C’est de surcroît un message désastreux passé aux clubs amateurs se rêvant un avenir professionnel.
La sécurité financière recherchée par les clubs de L1 pourrait par contre venir d’une augmentation très sensible des revenus de leur championnat. Mais pour parvenir à un tel résultat, nul doute que la LFP n’est pas l’institution idoine. Les Anglais ont montré qu’en créant, le 20 février 1992, la Premier League sous forme de société commerciale dont les clubs professionnels sont les actionnaires, indépendante de leur fédération (la Football Association) et de leur Ligue professionnelle (la Football League), ils ont pu faire passer leurs droits TV de 267 millions d’euros pour la période 1992-1997 à… 6,9 milliards d’euros pour la période 2016-2019. Là où les droits TV du foot français seront de 748,5 millions d’euros pour la période 2016-2020.
Ceci sans parler de la vente de ses droits sur d’autres continents et des revenus annexes que peuvent tirer les clubs anglais de leur popularité au niveau mondial.
Faire bouger les lignes
Pour cela, il faudrait oser faire bouger les lignes, remettre en cause des droits acquis, affaiblir des intérêts personnels et braver les opinions.
La France est, comme ce fut démontré entre autres par une étude menée au niveau européen en 2013 par le Think Tank “Sport et Citoyenneté”, le pays ayant la politique du sport la plus interventionniste au sein de l’Union européenne.

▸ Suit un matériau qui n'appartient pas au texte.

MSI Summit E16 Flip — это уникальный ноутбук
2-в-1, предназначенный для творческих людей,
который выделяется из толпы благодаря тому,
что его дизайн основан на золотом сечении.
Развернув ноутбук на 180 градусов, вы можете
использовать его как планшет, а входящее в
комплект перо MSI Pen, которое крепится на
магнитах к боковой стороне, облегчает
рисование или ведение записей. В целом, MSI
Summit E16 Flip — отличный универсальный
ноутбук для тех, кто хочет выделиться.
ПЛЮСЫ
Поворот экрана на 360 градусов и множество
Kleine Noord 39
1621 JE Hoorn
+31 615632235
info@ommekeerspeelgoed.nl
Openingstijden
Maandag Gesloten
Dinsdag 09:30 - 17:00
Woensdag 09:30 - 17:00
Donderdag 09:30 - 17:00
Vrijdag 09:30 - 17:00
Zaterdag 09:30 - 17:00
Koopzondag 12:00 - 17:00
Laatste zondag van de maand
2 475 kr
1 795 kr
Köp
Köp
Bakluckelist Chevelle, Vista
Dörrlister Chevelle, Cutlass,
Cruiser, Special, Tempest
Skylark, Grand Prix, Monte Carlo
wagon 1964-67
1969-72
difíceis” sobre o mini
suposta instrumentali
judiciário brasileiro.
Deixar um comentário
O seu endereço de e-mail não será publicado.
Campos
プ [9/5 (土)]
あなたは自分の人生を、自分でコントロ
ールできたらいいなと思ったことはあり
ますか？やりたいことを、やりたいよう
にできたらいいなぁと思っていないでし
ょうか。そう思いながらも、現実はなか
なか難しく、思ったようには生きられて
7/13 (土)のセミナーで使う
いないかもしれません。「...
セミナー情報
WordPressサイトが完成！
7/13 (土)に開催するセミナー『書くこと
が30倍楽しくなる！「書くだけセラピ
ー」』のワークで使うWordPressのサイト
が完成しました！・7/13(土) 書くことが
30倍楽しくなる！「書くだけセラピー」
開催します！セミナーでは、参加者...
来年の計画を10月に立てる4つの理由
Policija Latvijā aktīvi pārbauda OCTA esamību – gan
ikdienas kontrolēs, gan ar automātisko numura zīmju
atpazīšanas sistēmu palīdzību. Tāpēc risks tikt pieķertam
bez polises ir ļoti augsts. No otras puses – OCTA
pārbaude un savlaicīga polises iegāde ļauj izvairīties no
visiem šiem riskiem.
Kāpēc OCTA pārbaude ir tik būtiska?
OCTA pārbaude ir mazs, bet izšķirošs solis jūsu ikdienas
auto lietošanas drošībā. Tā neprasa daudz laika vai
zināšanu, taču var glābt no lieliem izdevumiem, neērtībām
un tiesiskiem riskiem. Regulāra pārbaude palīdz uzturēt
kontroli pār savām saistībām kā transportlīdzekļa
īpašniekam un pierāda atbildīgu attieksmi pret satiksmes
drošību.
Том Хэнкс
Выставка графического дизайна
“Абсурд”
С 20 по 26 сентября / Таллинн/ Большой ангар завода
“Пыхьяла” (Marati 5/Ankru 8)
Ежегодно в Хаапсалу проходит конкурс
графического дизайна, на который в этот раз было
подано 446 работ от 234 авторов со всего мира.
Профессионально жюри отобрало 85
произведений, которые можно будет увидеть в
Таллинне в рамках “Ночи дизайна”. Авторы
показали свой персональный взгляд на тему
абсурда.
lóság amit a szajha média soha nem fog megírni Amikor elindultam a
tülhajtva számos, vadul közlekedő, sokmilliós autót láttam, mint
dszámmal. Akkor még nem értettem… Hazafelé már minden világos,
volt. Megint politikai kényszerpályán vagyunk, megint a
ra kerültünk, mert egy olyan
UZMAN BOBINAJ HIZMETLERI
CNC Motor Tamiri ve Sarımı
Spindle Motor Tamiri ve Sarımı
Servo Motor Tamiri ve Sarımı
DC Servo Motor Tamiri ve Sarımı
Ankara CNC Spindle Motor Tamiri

Si cet interventionnisme de l’Etat a pu produire des effets certains sur le sport français en général, il a commencé à produire des effets néfastes sur le football français en particulier depuis une bonne douzaine d’années.
Il y a un temps pour penser et il y en a un autre pour se dire les choses : les clubs français ont au fil des ans accumulé un retard sans cesse grandissant avec leurs homologues des grands pays européens. La situation de la France sur la scène du football européen serait quasi catastrophique sans le PSG. La LFP, sous la présidence de Frédéric Thiriez, en place depuis 2002 et 3 mandats, a donc échoué à rendre notre football compétitif. Dont acte !
Si M. Thiriez venait à obtenir un 4e mandat à la présidence de la LFP pour continuer la politique qui est la sienne depuis 13 ans, les dirigeants du football français qui l’auraient réélu seraient alors les premiers responsables de cette décision malheureuse. Comme le disent les avocats – et M. Thiriez est bien placé pour comprendre le sens de cet adage – nemo auditur propriam turpitudinem allegans. Nul ne peut se prévaloir de sa propre turpitude.